Allah Yehuwa tidak dapat berdusta (Bil 23:19; Ibr 6:13-18), dan Ia membenci ”lidah dusta”. (Ams 6:16-19) Hukum-Nya kepada orang Israel menuntut agar kerugian-kerugian akibat tipu daya atau dusta yang keji diganti. (Im 6:2-7; 19:11, 12) Dan barang siapa mengemukakan kesaksian palsu harus menerima hukuman yang semula ia rancangkan terhadap orang lain melalui dustanya. (Ul 19:15-21) Pandangan Allah mengenai dusta yang keji, sebagaimana tercermin dalam Hukum, tidak berubah. Orang-orang yang menginginkan perkenan-Nya tidak boleh terlibat dalam kebiasaan berdusta. (Mz 5:6; Ams 20:19; Kol 3:9, 10; 1Tim 3:11; Pny 21:8, 27; 22:15) Mereka tidak boleh hidup dalam kebohongan atau dusta, dengan menyatakan bahwa mereka mengasihi Allah padahal membenci saudara mereka. (1Yoh 4:20, 21) Ananias dan istrinya kehilangan nyawa karena menipu roh kudus dengan berdusta.—Kis 5:1-11.
Akan tetapi, orang yang pernah berdusta karena menyerah kepada tekanan tidak secara otomatis bersalah melakukan dosa yang tidak dapat diampuni. Kasus Petrus, yang menyangkal Yesus tiga kali, memperlihatkan bahwa jika seseorang benar-benar bertobat, Allah akan mengampuni dia.—Mat 26:69-75.
Meskipun dusta yang keji dengan jelas dikutuk dalam Alkitab, tidak berarti bahwa seseorang wajib membocorkan informasi yang benar kepada orang yang tidak berhak mengetahuinya. Yesus Kristus menasihati, ”Jangan berikan apa yang kudus kepada anjing, juga jangan lemparkan mutiaramu ke hadapan babi, agar jangan sampai diinjak-injak di bawah kakinya dan ia berbalik serta mengoyak kamu.” (Mat 7:6) Itulah alasannya, pada peristiwa-peristiwa tertentu, Yesus tidak mau memberikan informasi lengkap atau jawaban langsung atas pertanyaan-pertanyaan tertentu apabila bisa menimbulkan kerugian yang tidak perlu. (Mat 15:1-6; 21:23-27; Yoh 7:3-10) Pastilah, cara yang digunakan Abraham, Ishak, Rahab, dan Elisa sewaktu mereka menyimpangkan perhatian atau tidak memberikan fakta selengkapnya kepada orang yang bukan penyembah Yehuwa, harus dilihat dari sudut pandangan yang sama.—Kej 12:10-19; psl. 20; 26:1-10; Yos 2:1-6; Yak 2:25; 2Raj 6:11-23.

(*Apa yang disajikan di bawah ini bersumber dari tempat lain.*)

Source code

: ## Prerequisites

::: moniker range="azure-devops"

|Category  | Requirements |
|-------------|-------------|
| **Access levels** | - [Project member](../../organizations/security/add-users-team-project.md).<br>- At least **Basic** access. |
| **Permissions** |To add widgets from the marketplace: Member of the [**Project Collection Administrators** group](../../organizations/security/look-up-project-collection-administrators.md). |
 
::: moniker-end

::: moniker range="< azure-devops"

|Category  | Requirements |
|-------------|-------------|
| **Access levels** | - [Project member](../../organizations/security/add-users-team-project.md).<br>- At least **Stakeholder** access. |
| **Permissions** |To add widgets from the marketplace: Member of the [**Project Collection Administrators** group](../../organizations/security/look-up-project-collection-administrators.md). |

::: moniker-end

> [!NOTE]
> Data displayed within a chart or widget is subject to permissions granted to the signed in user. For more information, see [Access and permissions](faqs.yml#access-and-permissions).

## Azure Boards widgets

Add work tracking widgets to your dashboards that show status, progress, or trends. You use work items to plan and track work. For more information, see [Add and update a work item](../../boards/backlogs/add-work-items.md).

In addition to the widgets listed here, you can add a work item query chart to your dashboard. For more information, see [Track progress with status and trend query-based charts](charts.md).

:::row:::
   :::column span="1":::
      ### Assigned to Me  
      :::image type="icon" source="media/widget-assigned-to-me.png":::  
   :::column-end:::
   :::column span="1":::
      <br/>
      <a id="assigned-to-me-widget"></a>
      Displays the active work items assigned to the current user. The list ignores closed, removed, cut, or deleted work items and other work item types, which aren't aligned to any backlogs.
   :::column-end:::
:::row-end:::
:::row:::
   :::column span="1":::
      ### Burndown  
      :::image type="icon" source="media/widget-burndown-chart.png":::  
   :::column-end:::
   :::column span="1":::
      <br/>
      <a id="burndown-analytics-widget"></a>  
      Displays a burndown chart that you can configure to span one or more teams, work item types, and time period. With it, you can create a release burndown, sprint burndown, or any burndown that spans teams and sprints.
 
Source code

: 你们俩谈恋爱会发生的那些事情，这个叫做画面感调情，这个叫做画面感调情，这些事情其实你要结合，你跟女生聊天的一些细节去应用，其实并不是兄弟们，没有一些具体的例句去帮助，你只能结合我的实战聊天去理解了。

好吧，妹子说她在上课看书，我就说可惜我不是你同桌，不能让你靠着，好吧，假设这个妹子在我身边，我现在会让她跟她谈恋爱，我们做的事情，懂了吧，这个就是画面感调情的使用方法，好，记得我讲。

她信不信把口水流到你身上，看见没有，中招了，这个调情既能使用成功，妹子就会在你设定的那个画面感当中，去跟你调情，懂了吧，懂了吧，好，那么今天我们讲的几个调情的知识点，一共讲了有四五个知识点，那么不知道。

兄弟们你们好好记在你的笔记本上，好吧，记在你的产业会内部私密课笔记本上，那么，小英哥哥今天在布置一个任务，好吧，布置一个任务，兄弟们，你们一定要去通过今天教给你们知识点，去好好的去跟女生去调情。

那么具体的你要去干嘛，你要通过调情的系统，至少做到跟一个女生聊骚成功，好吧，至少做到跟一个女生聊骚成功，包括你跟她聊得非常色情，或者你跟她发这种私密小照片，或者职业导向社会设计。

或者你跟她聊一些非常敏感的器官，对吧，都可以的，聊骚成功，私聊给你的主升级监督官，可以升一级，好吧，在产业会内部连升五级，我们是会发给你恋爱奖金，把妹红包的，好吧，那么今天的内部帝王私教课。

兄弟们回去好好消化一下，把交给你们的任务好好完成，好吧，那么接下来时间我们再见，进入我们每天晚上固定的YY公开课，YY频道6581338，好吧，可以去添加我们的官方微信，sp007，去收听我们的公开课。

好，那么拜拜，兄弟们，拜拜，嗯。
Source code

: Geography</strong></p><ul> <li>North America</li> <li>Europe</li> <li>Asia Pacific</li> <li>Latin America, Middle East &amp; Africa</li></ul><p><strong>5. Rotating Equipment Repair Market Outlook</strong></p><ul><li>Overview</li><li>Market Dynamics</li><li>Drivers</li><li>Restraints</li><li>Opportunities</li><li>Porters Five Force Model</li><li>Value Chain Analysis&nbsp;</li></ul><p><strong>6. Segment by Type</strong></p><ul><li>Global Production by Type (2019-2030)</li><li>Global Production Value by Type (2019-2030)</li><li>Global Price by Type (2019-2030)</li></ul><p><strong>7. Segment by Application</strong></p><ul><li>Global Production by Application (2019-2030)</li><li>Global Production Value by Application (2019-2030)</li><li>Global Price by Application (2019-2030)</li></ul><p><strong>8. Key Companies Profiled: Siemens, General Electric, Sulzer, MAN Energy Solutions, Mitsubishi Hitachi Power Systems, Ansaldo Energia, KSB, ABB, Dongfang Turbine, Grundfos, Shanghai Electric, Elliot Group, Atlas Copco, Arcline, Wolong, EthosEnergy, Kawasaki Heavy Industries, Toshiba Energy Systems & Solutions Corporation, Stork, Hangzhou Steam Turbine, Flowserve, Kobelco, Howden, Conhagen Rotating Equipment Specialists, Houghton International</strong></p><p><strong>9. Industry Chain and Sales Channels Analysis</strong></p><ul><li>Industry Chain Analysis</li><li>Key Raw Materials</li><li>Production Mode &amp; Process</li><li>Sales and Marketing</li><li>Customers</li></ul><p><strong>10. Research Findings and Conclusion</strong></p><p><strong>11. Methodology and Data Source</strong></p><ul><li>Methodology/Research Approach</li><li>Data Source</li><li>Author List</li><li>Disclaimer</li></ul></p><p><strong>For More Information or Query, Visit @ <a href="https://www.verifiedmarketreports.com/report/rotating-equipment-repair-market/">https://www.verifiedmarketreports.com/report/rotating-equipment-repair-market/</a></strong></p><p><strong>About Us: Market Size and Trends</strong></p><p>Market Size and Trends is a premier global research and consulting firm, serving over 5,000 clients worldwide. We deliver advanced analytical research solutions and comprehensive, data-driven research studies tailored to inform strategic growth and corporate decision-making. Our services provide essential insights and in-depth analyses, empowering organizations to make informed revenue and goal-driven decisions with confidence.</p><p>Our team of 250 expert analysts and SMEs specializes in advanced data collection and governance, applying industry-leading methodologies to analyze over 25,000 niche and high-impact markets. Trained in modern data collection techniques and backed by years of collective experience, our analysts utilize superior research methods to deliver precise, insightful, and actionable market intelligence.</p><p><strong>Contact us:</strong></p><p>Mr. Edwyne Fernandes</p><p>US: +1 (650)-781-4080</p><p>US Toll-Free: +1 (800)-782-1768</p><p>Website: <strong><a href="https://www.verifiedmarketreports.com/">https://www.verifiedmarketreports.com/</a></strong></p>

Allah Yehuwa membiarkan ”suatu pengaruh yang menyesatkan” bekerja dalam diri orang-orang yang lebih menyukai kepalsuan ”sehingga mereka mempercayai dusta itu” ketimbang kabar baik tentang Yesus Kristus. (2Tes 2:9-12) Prinsip ini terlihat pada apa yang telah terjadi beberapa abad sebelumnya dalam kasus Raja Ahab dari Israel. Para nabi yang berdusta meyakinkan Ahab bahwa ia akan berhasil dalam peperangan melawan Ramot-gilead, sedangkan Mikaya, nabi Yehuwa, menubuatkan malapetaka. Sebagaimana disingkapkan dalam penglihatan kepada Mikaya, Yehuwa membiarkan suatu makhluk roh menjadi ”roh penipu” dalam mulut para nabi Ahab. Ini berarti bahwa makhluk roh tersebut menjalankan kuasanya atas mereka sehingga mereka tidak berbicara kebenaran tetapi apa yang mereka sendiri ingin katakan dan apa yang Ahab ingin dengar dari mereka. Meskipun telah diperingatkan sebelumnya, Ahab lebih suka dibodohi oleh dusta-dusta mereka dan membayarnya dengan kehidupannya.—1Raj 22:1-38; 2Taw 18.